However, it was during a Rise and Resist protest on July 4th, 2018,  that Okoumou captured the world’s attention when she climbed the Statue  of Liberty. “When we started putting people in cages that was the straw  that broke the camel’s back,” Okoumou said. “I had had enough and I  didn’t care about the repercussions. We have gone so low as a country I  had to climb as high as I could on the Statue of Liberty to raise  consciousness.”

Immigration authorities are still not clear on the exact number of  children that have been separated from their parents and detained in  cages. In December 2018, according to NPR  nearly 15,000 migrant children were being held in detention centers  across the country. In December, a 7-year-old Guatemalan girl, Jakelin  Caal Maquin, and 8-year-old Felipe Gómez Alonzo both died in the custody of federal immigration officials.

Patricia Okoumou (Avery White / Gothamist) 

Her climbs have helped draw global attention to the humanitarian crisis, making Okoumou a hero to many. A Go Fund Me page to support Okoumou has raised $23,535 to date.

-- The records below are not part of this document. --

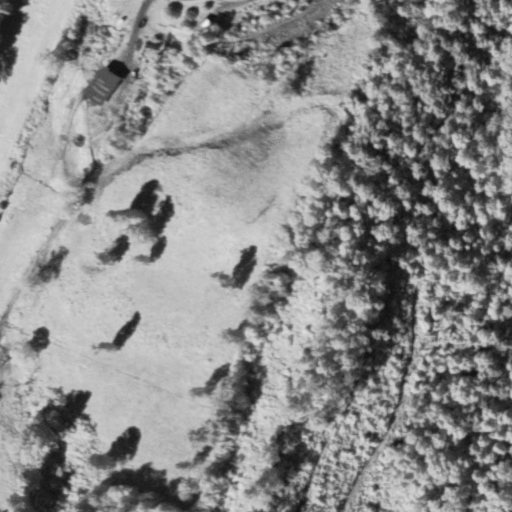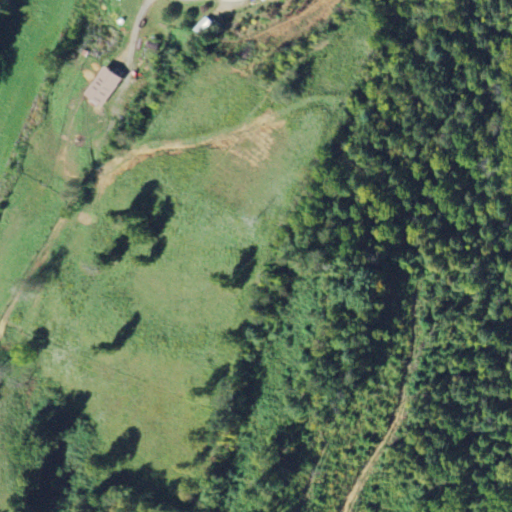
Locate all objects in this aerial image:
road: (132, 35)
building: (101, 86)
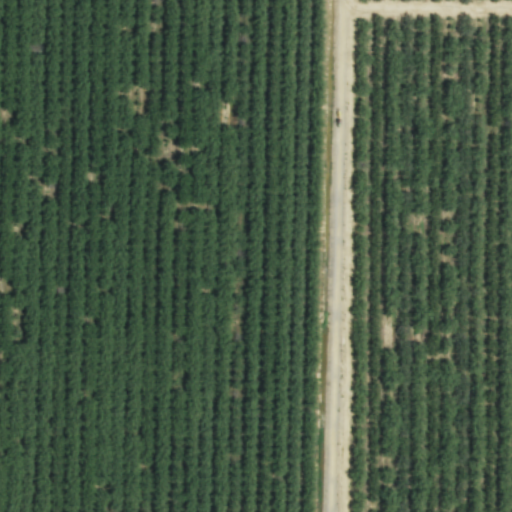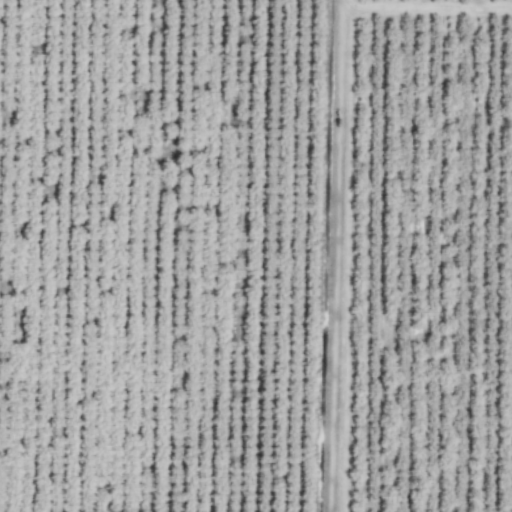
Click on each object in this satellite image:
road: (425, 9)
road: (331, 256)
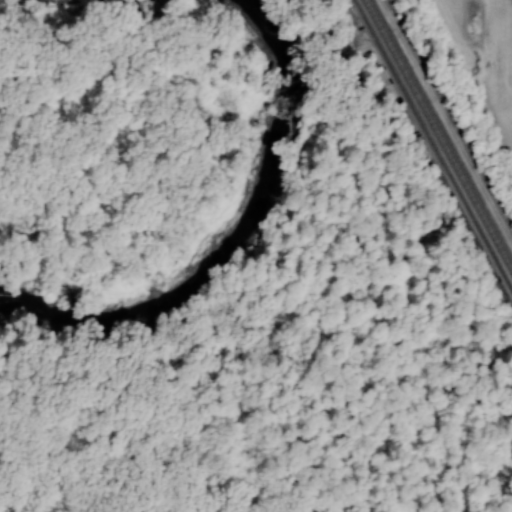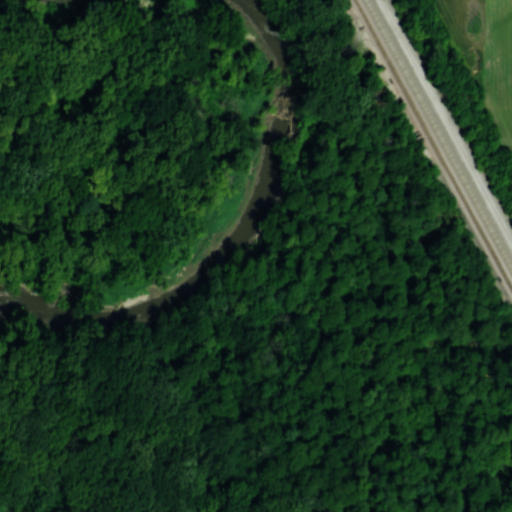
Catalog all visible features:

“First and foremost, Patricia, ‘Ms. Lady Liberty’, is the most prominent  black voice in this immigrant rights movement right now,” said Black  Lives Matter Greater New York Chairman, Hawk Newsome. “When a lot of  people think of this movement they think of the brown children, but we  have to remember that 4 out of the 8 countries on Donald Trump’s ‘no  fly’ list were African countries. So when you think about immigrants  it’s not just Latinx people and when you think about Muslims, it’s not  just folks who would be considered non-black by the mainstream media.”

Kuby noted that Okoumou’s Statue of Liberty climb resonated with  “thousands, if not millions of people” because it happened “on America’s  most important symbol, on America’s most important day.” 

“Her acts served to remind us all as we ate cheeseburgers and tofu  dogs at the beach and enjoyed ourselves, that there were children  forcibly separated from their parents, living in detention camps, in our  name,” Kuby said.

At her bail revocation hearing, Gorenstein voiced concerns about  Okoumou’s Go Fund Me efforts. “In order for people to be inspired to  make donations, she has to break the law,” Gorenstein said, according to Court News.

Okoumou countered that being confined to her Staten Island apartment  makes job searching especially challenging so she’s published an open  call for support finding work on her website.

“He implied that activism is not a real job and if I don’t find a job  by Tuesday he will throw me in prison, but I want to be a full-time  activist,” Okoumou said. “Why does he care about how I’m feeding myself.  The people who donate to my cause believe in my work.” 

If she is detained or imprisoned on Tuesday, Okoumou says she will immediately begin a hunger strike.

“Patricia has always been very clear that her protest of family  separation is unceasing,” said Rhiya Trivedi, another of Okoumou’s  defense attorneys. “When she says she’s going to do something, she does  it, so I have no reason to doubt that that’s the case.”  

“If she’s prepared to stage a hunger strike while she’s incarcerated  then I personally will join in with her and encourage others to do it,”  Newsome added. 

“We could reach peace by simple acts of kindness, peaceful protest,  and civil disobedience if we wanted to, but we are complicit,” said  Okoumou. “If each one of us did a fraction of what I did the world would  find peace. We have to stand up. We are the people, we have the power,  let’s use it.”